SUPPLIED INFORMATION:
____________

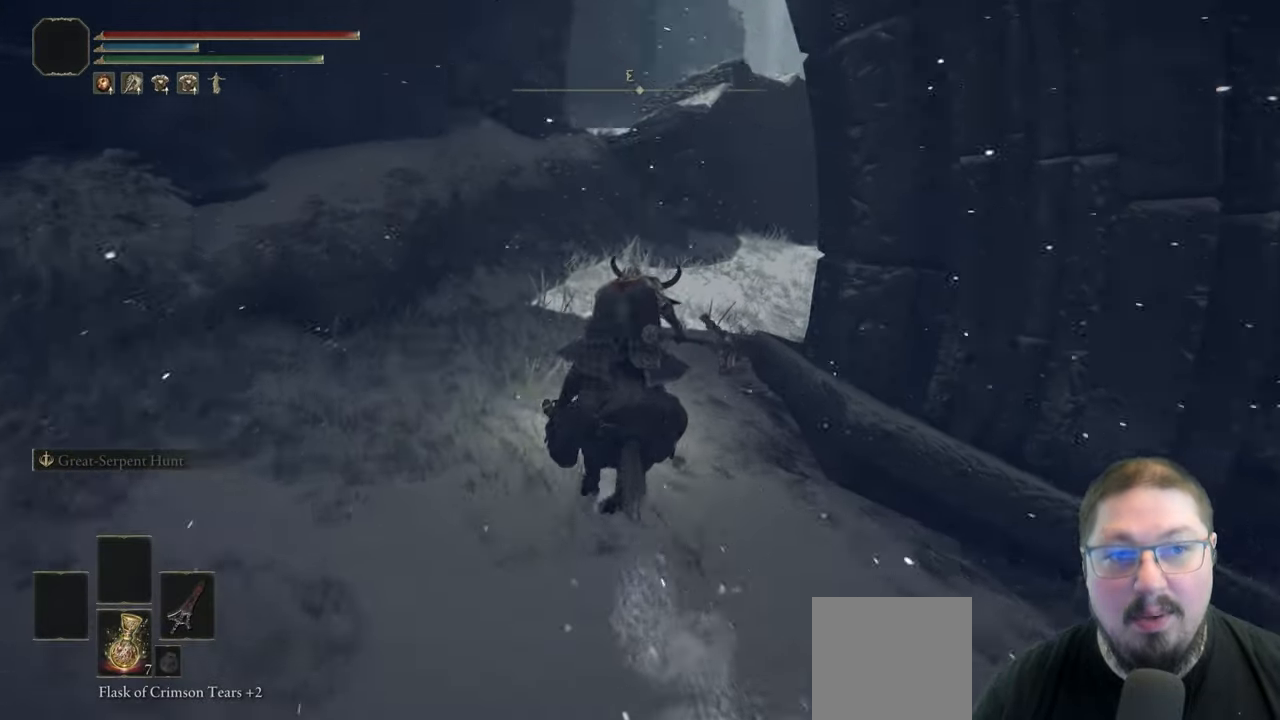
{"buttons": [], "left_stick": "up", "right_stick": "down-right", "button_events": []}
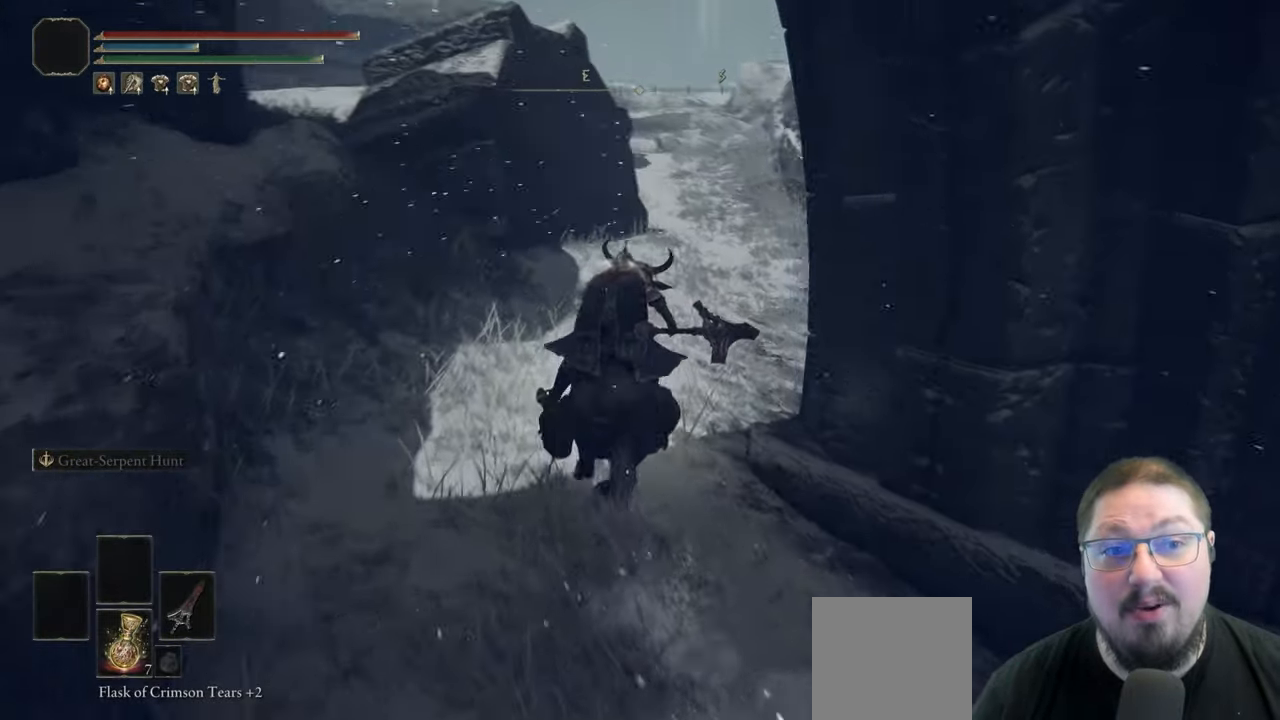
{"buttons": [], "left_stick": "up", "right_stick": "center", "button_events": []}
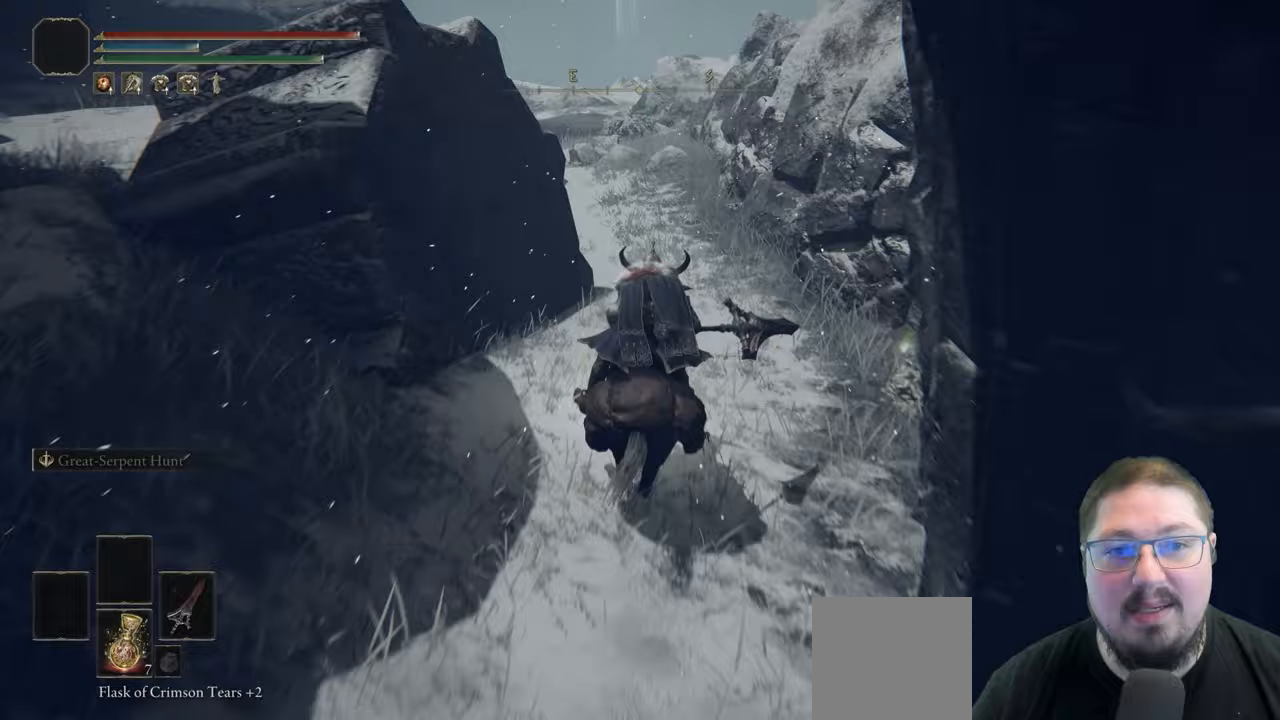
{"buttons": [], "left_stick": "up-right", "right_stick": "down-left", "button_events": []}
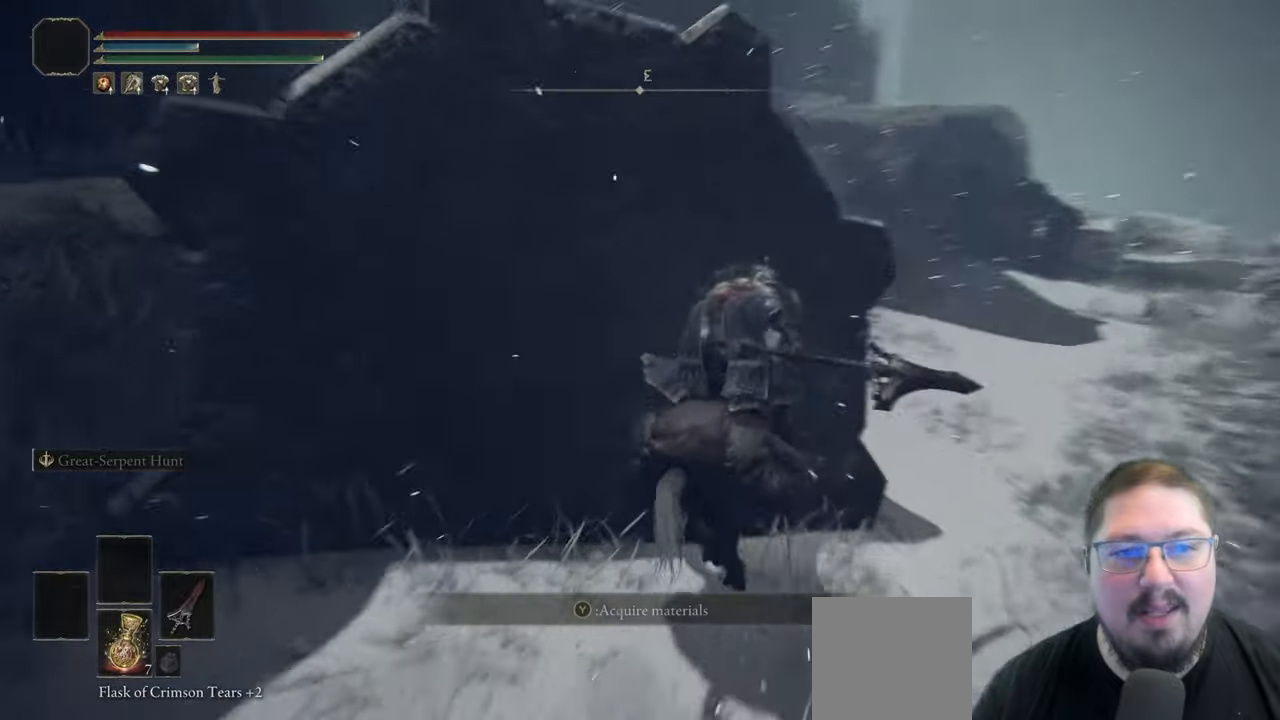
{"buttons": [], "left_stick": "up-right", "right_stick": "center", "button_events": []}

____________

INSTRUCTIONS TO FOLLOW:
Quote in full the listing given above; the images are to be left out.

ANSWER AREA:
{"buttons": [], "left_stick": "up", "right_stick": "down-right", "button_events": []}
{"buttons": [], "left_stick": "up", "right_stick": "center", "button_events": []}
{"buttons": [], "left_stick": "up-right", "right_stick": "down-left", "button_events": []}
{"buttons": [], "left_stick": "up-right", "right_stick": "center", "button_events": []}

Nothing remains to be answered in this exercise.